Loa Pari Dorong Pemuda Lewat Forum Tahunan

Tenggarong – Pemerintah Desa Loa Pari, Kecamatan Tenggarong Seberang, Kabupaten Kutai Kartanegara (Kukar), menunjukkan komitmennya dalam mendukung pembinaan generasi muda dan pengembangan potensi warga melalui program-program berkelanjutan.

Kepala Desa Loa Pari, I Ketut Sudiatmika, menyampaikan bahwa salah satu langkah nyata yang direncanakan adalah mengadakan pertemuan tahunan pemuda desa. Kegiatan ini dirancang sebagai forum diskusi sekaligus ruang menyerap aspirasi para pemuda.

Bacaan Lainnya

Pertemuan tersebut akan masuk dalam agenda tahunan desa dan dialokasikan dalam anggaran sebagai bagian dari strategi pembinaan kepemudaan.

 

“Kalau dulu bahasanya Kongres Pemuda, sekarang cukup kita sebut pertemuan pemuda. Setiap tahun akan kita agendakan dan anggarkan,” ujar Ketut, Rabu (21/5/2025).

 

Ia menuturkan, forum ini bertujuan memperluas partisipasi pemuda dalam pembangunan desa serta menjadi tempat untuk membicarakan langsung kebutuhan dan kontribusi mereka.
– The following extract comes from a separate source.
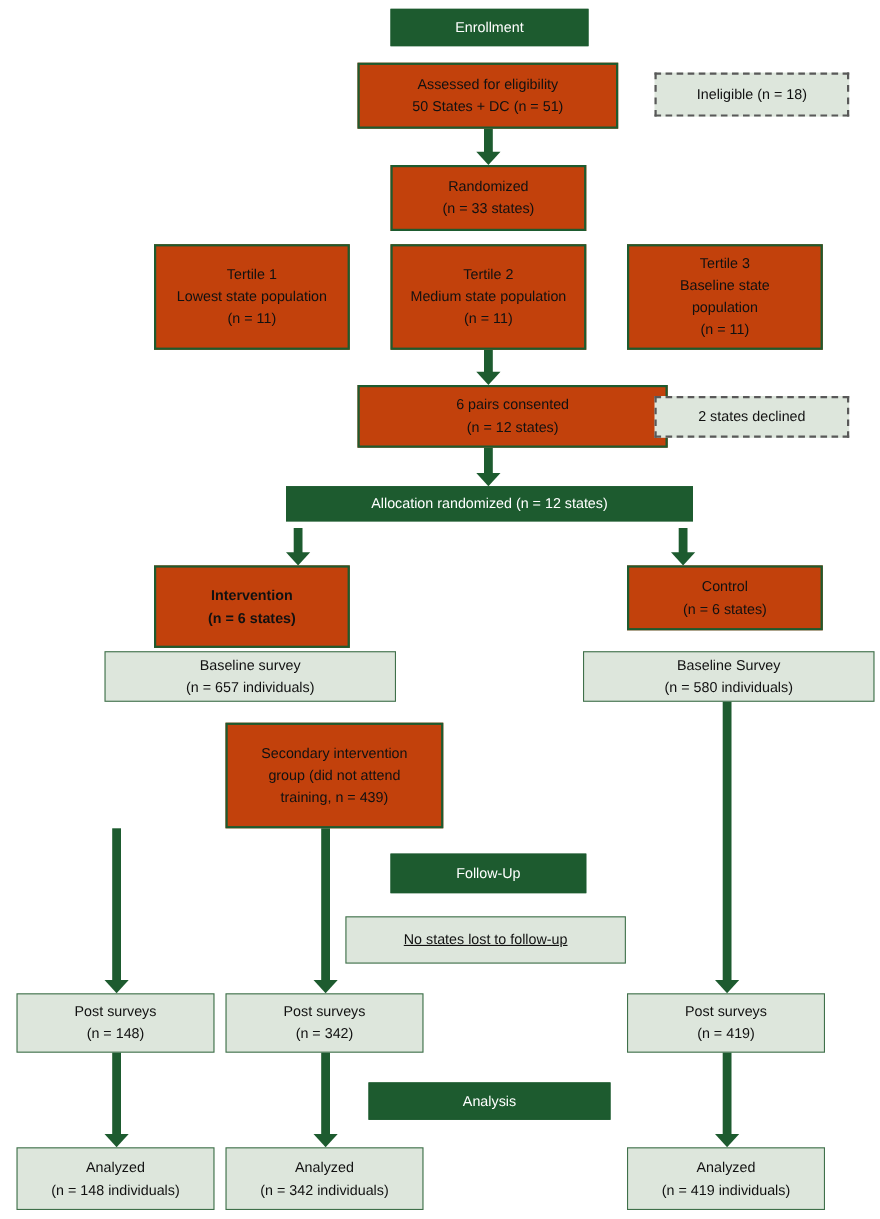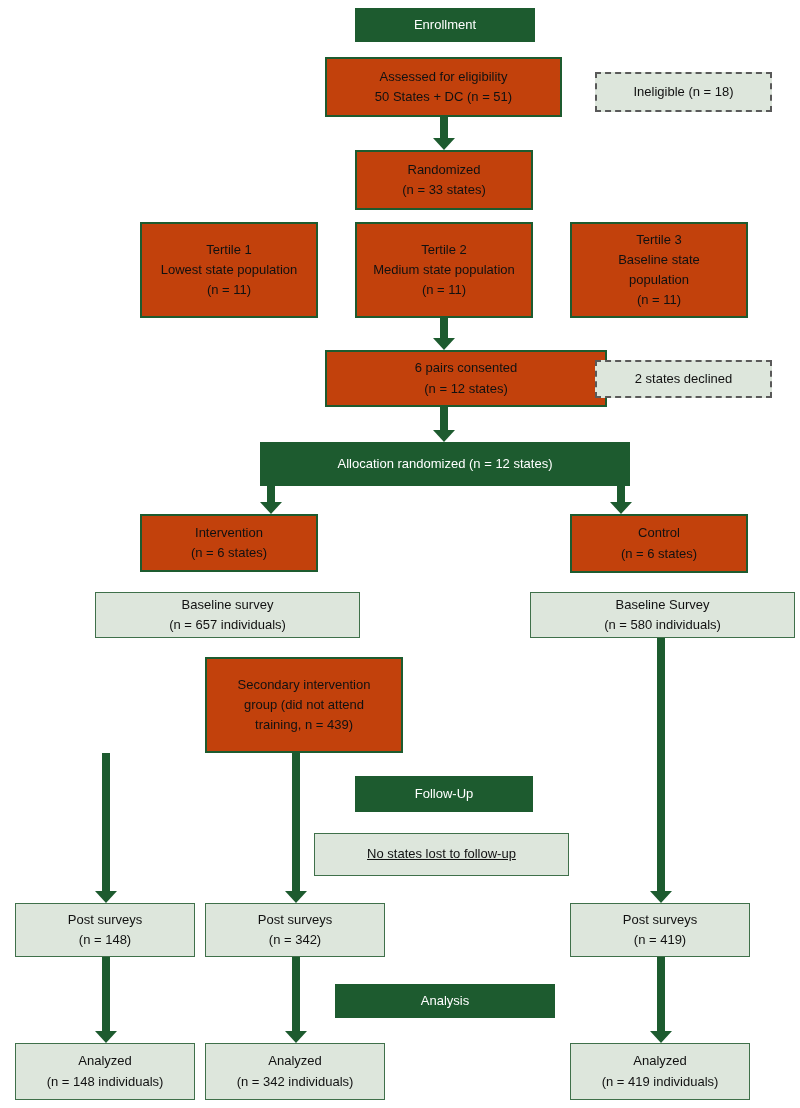"Ineligible (n = 18)" div.box { top: 72px -> 66px }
Di sisi lain, Karang Taruna desa juga didorong tetap aktif, terutama dalam kegiatan olahraga seperti bola voli dan bulu tangkis.

 

“Pengurus Karang Taruna yang baru sudah mulai menjalankan tugasnya,” tutur Ketut.

 

Namun demikian, Ketut mengungkapkan bahwa pelaksanaan pelatihan keterampilan di desa masih menemui kendala, salah satunya terkait belum lengkapnya data calon peserta pelatihan.

 

“Kita punya kualifikasi, tapi data itu belum selesai. Baru sekitar 30 persen. Sementara kalau data tidak ada, kita mau lakukan pelatihan apa?” jelasnya.

 

Ia menekankan pentingnya data yang akurat untuk memastikan pelatihan yang diberikan sesuai kebutuhan, seperti pelatihan pertukangan yang memerlukan informasi detail tentang jumlah buruh tukang di desa.

Ketut juga menyinggung soal program pelatihan menjahit yang sebelumnya diusulkan oleh PKK, namun pelaksanaannya tertunda akibat belum tersedianya data peserta.

 

“Pesertanya siapa? Datanya belum ada. Padahal ini sudah dianggarkan,” ujarnya.

 

Oleh karena itu, pemerintah desa kini mendorong semua lembaga di tingkat desa, termasuk para Ketua RT, untuk aktif dalam proses pendataan warga. Data yang dikumpulkan meliputi usia, jenjang pendidikan, hingga minat terhadap pelatihan tertentu.

 

“Kalau saya punya data, saya nggak perlu repot lagi. Kita bisa arahkan langsung. Contohnya, ada 10 orang yang mau ikut Paket A, B, atau C, kita tinggal kerja sama dengan balai,” katanya.

 

Sebagai bagian dari perbaikan sistem, Pemerintah Desa Loa Pari juga telah membentuk struktur kepengurusan baru yang diharapkan mampu mempercepat proses pendataan dan mendukung implementasi program-program yang dirancang.

 

“Saya mau arahkan itu. Karena data adalah kunci kita untuk menjalankan program dengan tepat sasaran,” ujarnya.